# How to complete this task
Retype each record below word for word. Leave the pictures out.

━━━ Material for this task

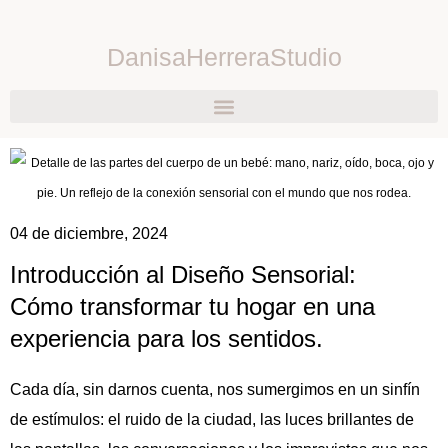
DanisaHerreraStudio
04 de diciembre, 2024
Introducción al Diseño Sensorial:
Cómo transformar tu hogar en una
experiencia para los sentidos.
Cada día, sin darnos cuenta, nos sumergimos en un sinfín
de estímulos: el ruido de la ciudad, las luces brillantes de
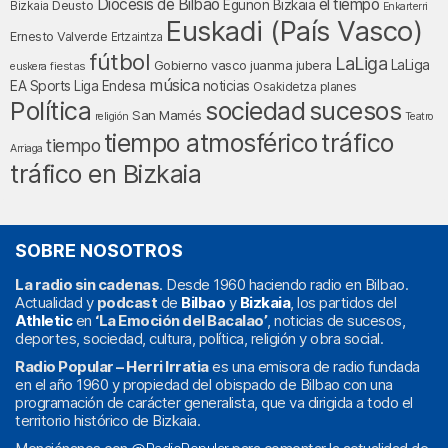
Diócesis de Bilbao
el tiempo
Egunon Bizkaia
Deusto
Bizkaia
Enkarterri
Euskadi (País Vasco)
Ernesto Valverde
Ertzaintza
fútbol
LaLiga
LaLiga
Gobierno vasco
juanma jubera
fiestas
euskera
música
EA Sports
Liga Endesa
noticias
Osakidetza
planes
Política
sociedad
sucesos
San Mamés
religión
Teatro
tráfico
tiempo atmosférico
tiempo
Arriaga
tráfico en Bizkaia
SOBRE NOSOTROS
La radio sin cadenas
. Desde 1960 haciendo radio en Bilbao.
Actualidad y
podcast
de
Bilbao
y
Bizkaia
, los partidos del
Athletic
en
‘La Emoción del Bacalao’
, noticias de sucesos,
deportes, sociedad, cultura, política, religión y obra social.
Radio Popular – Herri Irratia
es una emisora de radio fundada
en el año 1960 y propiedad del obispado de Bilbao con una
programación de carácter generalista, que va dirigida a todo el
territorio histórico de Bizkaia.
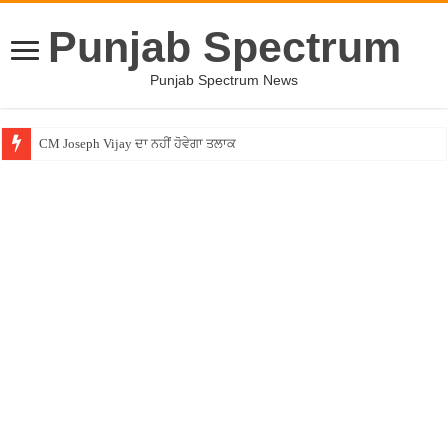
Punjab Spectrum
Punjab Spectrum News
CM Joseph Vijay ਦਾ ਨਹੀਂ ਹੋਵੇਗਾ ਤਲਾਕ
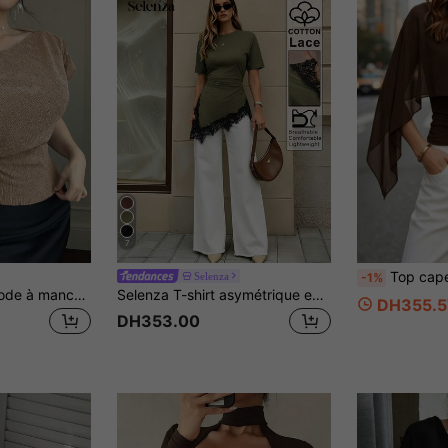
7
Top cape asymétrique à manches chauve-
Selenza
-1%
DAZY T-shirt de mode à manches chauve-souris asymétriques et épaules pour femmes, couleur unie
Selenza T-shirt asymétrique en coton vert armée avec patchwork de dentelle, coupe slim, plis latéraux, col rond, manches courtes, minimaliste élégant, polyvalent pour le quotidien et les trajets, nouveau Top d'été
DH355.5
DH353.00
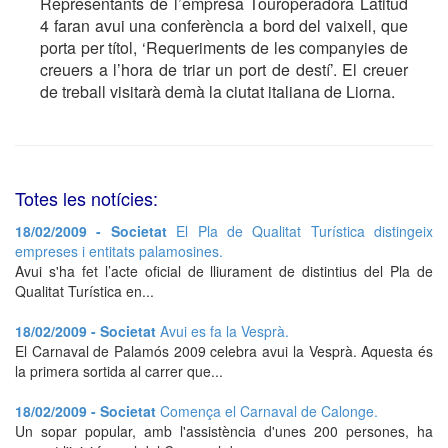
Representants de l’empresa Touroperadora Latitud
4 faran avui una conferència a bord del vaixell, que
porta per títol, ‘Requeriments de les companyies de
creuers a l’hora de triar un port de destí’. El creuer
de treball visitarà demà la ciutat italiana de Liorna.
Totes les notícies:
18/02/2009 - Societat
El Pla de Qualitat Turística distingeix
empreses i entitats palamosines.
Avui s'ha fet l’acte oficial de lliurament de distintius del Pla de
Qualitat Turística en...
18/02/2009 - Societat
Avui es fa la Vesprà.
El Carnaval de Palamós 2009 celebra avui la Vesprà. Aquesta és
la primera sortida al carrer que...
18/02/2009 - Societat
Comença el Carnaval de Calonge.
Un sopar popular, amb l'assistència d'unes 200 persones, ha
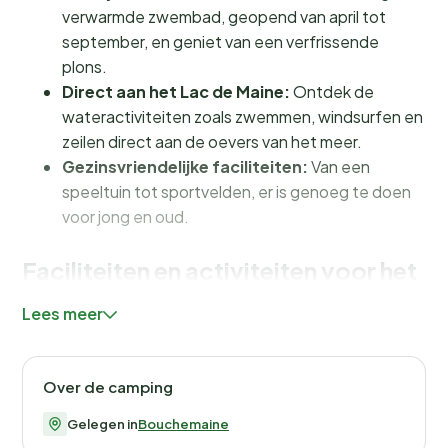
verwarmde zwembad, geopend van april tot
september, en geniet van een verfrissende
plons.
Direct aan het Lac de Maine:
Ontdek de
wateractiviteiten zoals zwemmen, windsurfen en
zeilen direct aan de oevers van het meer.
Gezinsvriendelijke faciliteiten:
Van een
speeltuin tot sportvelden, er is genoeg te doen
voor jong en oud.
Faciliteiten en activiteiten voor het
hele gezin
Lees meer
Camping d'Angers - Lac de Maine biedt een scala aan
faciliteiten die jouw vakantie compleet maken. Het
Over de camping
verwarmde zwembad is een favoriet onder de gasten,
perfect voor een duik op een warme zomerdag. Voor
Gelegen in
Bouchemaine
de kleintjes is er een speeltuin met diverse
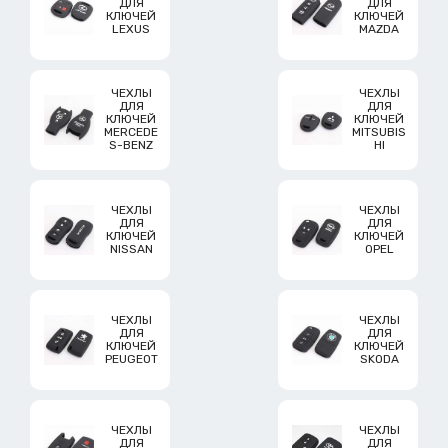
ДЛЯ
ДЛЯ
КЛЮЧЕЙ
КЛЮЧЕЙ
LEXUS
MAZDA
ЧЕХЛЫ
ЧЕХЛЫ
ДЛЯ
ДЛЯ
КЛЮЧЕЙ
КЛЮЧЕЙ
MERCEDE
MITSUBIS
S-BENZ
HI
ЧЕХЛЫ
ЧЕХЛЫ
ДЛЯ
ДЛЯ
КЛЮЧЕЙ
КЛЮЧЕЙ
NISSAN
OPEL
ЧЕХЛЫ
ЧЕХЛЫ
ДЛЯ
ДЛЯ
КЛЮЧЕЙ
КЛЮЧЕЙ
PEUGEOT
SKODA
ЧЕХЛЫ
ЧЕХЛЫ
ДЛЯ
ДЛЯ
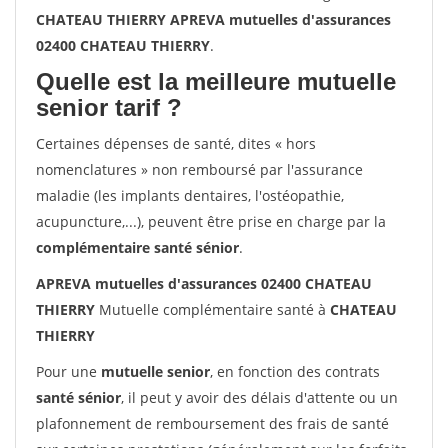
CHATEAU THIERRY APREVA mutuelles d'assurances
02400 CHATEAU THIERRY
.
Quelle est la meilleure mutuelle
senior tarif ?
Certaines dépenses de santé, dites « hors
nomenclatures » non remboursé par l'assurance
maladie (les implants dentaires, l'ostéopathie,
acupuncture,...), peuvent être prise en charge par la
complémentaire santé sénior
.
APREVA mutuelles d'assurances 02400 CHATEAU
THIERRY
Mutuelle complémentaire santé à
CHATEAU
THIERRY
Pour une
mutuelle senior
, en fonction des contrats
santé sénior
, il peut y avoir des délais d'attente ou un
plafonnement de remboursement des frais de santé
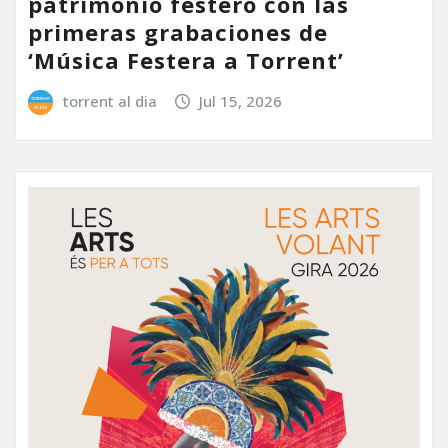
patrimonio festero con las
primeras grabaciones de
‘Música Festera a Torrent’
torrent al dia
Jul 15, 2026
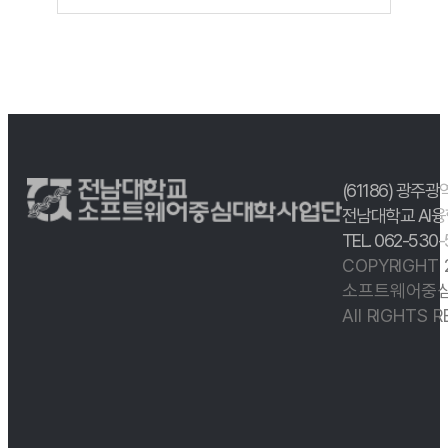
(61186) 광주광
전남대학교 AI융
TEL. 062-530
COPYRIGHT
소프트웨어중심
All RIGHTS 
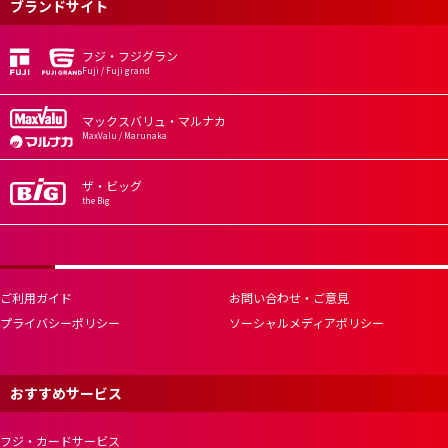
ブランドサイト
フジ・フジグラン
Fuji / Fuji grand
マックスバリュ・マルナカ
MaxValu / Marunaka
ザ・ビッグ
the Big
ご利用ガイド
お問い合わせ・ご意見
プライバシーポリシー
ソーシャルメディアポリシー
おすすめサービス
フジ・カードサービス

━━━━━━

# Your solution
DanisaHerreraStudio
04 de diciembre, 2024
Introducción al Diseño Sensorial:
Cómo transformar tu hogar en una
experiencia para los sentidos.
Cada día, sin darnos cuenta, nos sumergimos en un sinfín
de estímulos: el ruido de la ciudad, las luces brillantes de
Diócesis de Bilbao
el tiempo
Egunon Bizkaia
Deusto
Bizkaia
Enkarterri
Euskadi (País Vasco)
Ernesto Valverde
Ertzaintza
fútbol
LaLiga
LaLiga
Gobierno vasco
juanma jubera
fiestas
euskera
música
EA Sports
Liga Endesa
noticias
Osakidetza
planes
Política
sociedad
sucesos
San Mamés
religión
Teatro
tráfico
tiempo atmosférico
tiempo
Arriaga
tráfico en Bizkaia
SOBRE NOSOTROS
La radio sin cadenas
. Desde 1960 haciendo radio en Bilbao.
Actualidad y
podcast
de
Bilbao
y
Bizkaia
, los partidos del
Athletic
en
‘La Emoción del Bacalao’
, noticias de sucesos,
deportes, sociedad, cultura, política, religión y obra social.
Radio Popular – Herri Irratia
es una emisora de radio fundada
en el año 1960 y propiedad del obispado de Bilbao con una
programación de carácter generalista, que va dirigida a todo el
territorio histórico de Bizkaia.
Punjab Spectrum
Punjab Spectrum News
CM Joseph Vijay ਦਾ ਨਹੀਂ ਹੋਵੇਗਾ ਤਲਾਕ
7
Top cape asymétrique à manches chauve-
Selenza
-1%
DAZY T-shirt de mode à manches chauve-souris asymétriques et épaules pour femmes, couleur unie
Selenza T-shirt asymétrique en coton vert armée avec patchwork de dentelle, coupe slim, plis latéraux, col rond, manches courtes, minimaliste élégant, polyvalent pour le quotidien et les trajets, nouveau Top d'été
DH355.5
DH353.00
Representants de l’empresa Touroperadora Latitud
4 faran avui una conferència a bord del vaixell, que
porta per títol, ‘Requeriments de les companyies de
creuers a l’hora de triar un port de destí’. El creuer
de treball visitarà demà la ciutat italiana de Liorna.
Totes les notícies:
18/02/2009 - Societat
El Pla de Qualitat Turística distingeix
empreses i entitats palamosines.
Avui s'ha fet l’acte oficial de lliurament de distintius del Pla de
Qualitat Turística en...
18/02/2009 - Societat
Avui es fa la Vesprà.
El Carnaval de Palamós 2009 celebra avui la Vesprà. Aquesta és
la primera sortida al carrer que...
18/02/2009 - Societat
Comença el Carnaval de Calonge.
Un sopar popular, amb l'assistència d'unes 200 persones, ha
verwarmde zwembad, geopend van april tot
september, en geniet van een verfrissende
plons.
Direct aan het Lac de Maine:
Ontdek de
wateractiviteiten zoals zwemmen, windsurfen en
zeilen direct aan de oevers van het meer.
Gezinsvriendelijke faciliteiten:
Van een
speeltuin tot sportvelden, er is genoeg te doen
voor jong en oud.
Faciliteiten en activiteiten voor het
hele gezin
Lees meer
Camping d'Angers - Lac de Maine biedt een scala aan
faciliteiten die jouw vakantie compleet maken. Het
Over de camping
verwarmde zwembad is een favoriet onder de gasten,
perfect voor een duik op een warme zomerdag. Voor
Gelegen in
Bouchemaine
de kleintjes is er een speeltuin met diverse
ДЛЯ
ДЛЯ
КЛЮЧЕЙ
КЛЮЧЕЙ
LEXUS
MAZDA
ЧЕХЛЫ
ЧЕХЛЫ
ДЛЯ
ДЛЯ
КЛЮЧЕЙ
КЛЮЧЕЙ
MERCEDE
MITSUBIS
S-BENZ
HI
ЧЕХЛЫ
ЧЕХЛЫ
ДЛЯ
ДЛЯ
КЛЮЧЕЙ
КЛЮЧЕЙ
NISSAN
OPEL
ЧЕХЛЫ
ЧЕХЛЫ
ДЛЯ
ДЛЯ
КЛЮЧЕЙ
КЛЮЧЕЙ
PEUGEOT
SKODA
ЧЕХЛЫ
ЧЕХЛЫ
ДЛЯ
ДЛЯ
CHATEAU THIERRY APREVA mutuelles d'assurances
02400 CHATEAU THIERRY
.
Quelle est la meilleure mutuelle
senior tarif ?
Certaines dépenses de santé, dites « hors
nomenclatures » non remboursé par l'assurance
maladie (les implants dentaires, l'ostéopathie,
acupuncture,...), peuvent être prise en charge par la
complémentaire santé sénior
.
APREVA mutuelles d'assurances 02400 CHATEAU
THIERRY
Mutuelle complémentaire santé à
CHATEAU
THIERRY
Pour une
mutuelle senior
, en fonction des contrats
santé sénior
, il peut y avoir des délais d'attente ou un
plafonnement de remboursement des frais de santé
patrimonio festero con las
primeras grabaciones de
‘Música Festera a Torrent’
torrent al dia
Jul 15, 2026
(61186) 광주광
전남대학교 AI융
TEL. 062-530
COPYRIGHT
소프트웨어중심
All RIGHTS 
ブランドサイト
フジ・フジグラン
Fuji / Fuji grand
マックスバリュ・マルナカ
MaxValu / Marunaka
ザ・ビッグ
the Big
ご利用ガイド
お問い合わせ・ご意見
プライバシーポリシー
ソーシャルメディアポリシー
おすすめサービス
フジ・カードサービス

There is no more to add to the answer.